America weeps.
Alton Sterling. Philando Castile. Five Dallas police officers. The first two men were killed by law enforcement officers, the last five killed trying to secure a protest based on the first two deaths.
America searches for solutions. Struggling with words to grapple with such a time as this, Dallas Mayor Mike Rawlings said, “We as a city, we as a country, must come together and lock arms and heal the wounds we all feel” (via The Washington Post). Paul Ryan has called on us to stand on our common values and our shared humanity. Twitter is aflame with cries of disgust, outrage, and variations of Rodney King’s immortal words, “can’t we just all get along?”
We look at a fragmented culture and a polarized electorate. We long for unity, commonality, and the ties that bind. We yearn for justice, for equal treatment before the law. We pray for peace and reconciliation.
I fear that our search will be in vain and that our prayers will go unheeded. We have eschewed the things that might bring unity and we have prized the behaviors and beliefs that atomize. We have built a world that thrives on individualism and an economy that caters to our unique whims and we are surprised that community is fleeting. We have erected an intellectual edifice that insists there can be no truth outside the self, and we are shocked that laws are applied subjectively, randomly, and that the system “might be rigged.” We hope for love to stand against hate, but we have only honed a self-love designed to fill our own needs.
There is hope. There is unity. There is truth. There is justice. But these exist in a land we fear to tread, contained in a book we prefer to ignore, spoken by a God we have turned into ourselves. Unity will not come through the state. Truth cannot flow from the lips of a lying politician. Wisdom does not reside in social media. Love does not hinge on feelings of warmth or the earnestness of a hashtag.
We, as believers, must be plain. We seek to influence the world, but we must begin with the understanding that the world’s problems cannot be solved with the tools of a depraved culture. We cannot socially engineer our way to human flourishing, nor can we utter the cloying words of care and concern if they are segmented from the truth of God’s gospel.
There is Good News. There is a balm in Gilead. We must love as Christ loved, unconditionally even when others do not deserve it, but that love must be connected to the gospel or it is at best a half-measure. We as believers must build bridges across the divides that separate us. Our wounded culture can find solace at the foot of the cross but we have to show it the cross and usher it into the presence of God. Every day. With every action. With every word. When our world pulls us apart–racially, socially, politically, ideologically–we must resist that tug and fight for unity, but not on secular terms. There is no unity in class or color or party. There is but one unity that endures and that transcends our tribes and tongues. It is within the body where there is neither Jew nor Greek, male nor female, black nor white. To look for unity elsewhere may be fleetingly successful but doomed to disappointment.

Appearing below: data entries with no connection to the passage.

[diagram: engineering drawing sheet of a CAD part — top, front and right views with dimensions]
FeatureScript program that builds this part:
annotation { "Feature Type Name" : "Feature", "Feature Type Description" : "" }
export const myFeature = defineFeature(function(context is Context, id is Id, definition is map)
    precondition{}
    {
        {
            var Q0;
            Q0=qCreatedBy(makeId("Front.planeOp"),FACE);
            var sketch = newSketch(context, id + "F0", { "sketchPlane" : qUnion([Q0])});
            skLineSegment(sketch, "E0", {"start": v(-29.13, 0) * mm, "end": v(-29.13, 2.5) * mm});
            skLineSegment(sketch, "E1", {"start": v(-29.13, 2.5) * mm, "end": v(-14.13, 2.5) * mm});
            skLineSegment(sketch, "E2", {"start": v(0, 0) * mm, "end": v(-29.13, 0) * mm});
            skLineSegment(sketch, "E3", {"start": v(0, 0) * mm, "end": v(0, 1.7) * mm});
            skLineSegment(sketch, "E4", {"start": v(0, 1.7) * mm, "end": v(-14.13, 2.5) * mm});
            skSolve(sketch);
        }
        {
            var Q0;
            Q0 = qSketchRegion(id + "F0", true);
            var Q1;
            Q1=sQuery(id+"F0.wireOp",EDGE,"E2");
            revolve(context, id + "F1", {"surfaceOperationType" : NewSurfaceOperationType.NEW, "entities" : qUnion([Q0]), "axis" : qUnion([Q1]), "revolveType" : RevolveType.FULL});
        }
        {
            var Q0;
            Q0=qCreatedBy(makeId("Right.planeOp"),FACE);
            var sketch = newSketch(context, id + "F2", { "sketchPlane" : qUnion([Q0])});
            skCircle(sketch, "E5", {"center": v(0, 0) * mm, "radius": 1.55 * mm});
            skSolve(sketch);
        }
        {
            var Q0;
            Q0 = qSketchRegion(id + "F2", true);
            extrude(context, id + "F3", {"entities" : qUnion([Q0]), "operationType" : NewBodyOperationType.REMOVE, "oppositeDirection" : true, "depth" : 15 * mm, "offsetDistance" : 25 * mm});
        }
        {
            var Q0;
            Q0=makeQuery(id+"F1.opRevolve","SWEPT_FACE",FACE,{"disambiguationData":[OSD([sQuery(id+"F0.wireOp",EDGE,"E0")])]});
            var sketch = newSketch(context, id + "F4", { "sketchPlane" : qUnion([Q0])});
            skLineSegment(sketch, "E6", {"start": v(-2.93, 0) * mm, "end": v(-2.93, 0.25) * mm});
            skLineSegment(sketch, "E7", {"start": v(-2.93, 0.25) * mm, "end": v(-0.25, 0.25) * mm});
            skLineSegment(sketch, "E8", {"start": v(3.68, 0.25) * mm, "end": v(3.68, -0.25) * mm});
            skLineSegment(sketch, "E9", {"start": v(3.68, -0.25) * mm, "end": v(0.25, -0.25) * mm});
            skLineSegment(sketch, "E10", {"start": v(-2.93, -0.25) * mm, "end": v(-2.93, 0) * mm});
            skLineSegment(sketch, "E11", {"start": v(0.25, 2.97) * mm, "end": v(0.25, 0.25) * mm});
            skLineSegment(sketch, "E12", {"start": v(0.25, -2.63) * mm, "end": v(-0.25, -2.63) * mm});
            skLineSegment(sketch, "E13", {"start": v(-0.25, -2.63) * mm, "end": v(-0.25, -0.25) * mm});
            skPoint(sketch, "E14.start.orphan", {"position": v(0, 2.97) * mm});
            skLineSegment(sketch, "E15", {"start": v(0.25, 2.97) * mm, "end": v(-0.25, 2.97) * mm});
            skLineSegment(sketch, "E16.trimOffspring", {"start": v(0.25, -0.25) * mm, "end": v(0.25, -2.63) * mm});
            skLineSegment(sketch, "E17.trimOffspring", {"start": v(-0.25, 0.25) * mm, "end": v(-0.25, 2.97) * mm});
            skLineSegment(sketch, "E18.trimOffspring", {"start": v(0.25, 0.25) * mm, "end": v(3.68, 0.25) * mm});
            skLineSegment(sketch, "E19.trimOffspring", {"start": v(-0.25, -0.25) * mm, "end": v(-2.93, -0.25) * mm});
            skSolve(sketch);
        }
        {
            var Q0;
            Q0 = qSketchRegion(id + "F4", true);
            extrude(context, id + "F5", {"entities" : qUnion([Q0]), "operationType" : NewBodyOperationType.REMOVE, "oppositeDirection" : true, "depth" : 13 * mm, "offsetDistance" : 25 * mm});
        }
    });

Love, though, is how we as believers interact with the world. It is our calling to love our neighbor as ourselves. But love will not fix the law. Love will not alter the systematic unfairness that too often defines our courts. Justice is the answer. Justice is, at minimum, the rewarding of the good and the punishment of the wicked. Justice is impartial. Justice does not favor based on the things that distinguish us from one another. Justice, like death, should not be a respecter of persons. The rich and the poor, the powerful and the weak, the advantaged and the oppressed, should find fairness in our land.
We, as a people, should dedicate our public lives to the pursuit of justice. We should strive for a ruthless application of fairness and a monstrous commitment to impartiality. We must understand that without justice, there truly can be no peace, because without justice, there is no comfort or assurance that truth will prevail or that right will be done.
For justice to matter, we must see it through, even when it pinches our own self-interest. An objective application of the law will mean that sometimes we will win and at others we will lose. It might mean our pet policies or ideas suffer, or that our own preferences go unheeded. Justice cannot be employed when it only suits us, but it must go to the truth as it finds it.
We too often think of love and justice in tension, but they work hand-in-hand. We can strive for both love and justice. They are not mutually exclusive. We love our neighbors and we govern in fairness.
Our culture has made it clear during the past few years that we, as orthodox believers, are not terribly welcome. However, our culture cannot define our actions. We can still love and seek justice, all with the goal of exposing our culture to the cross and the truth, love, and unity it will find there. This is who we are. This is the body of Christ. This is what we do in the face of this past week.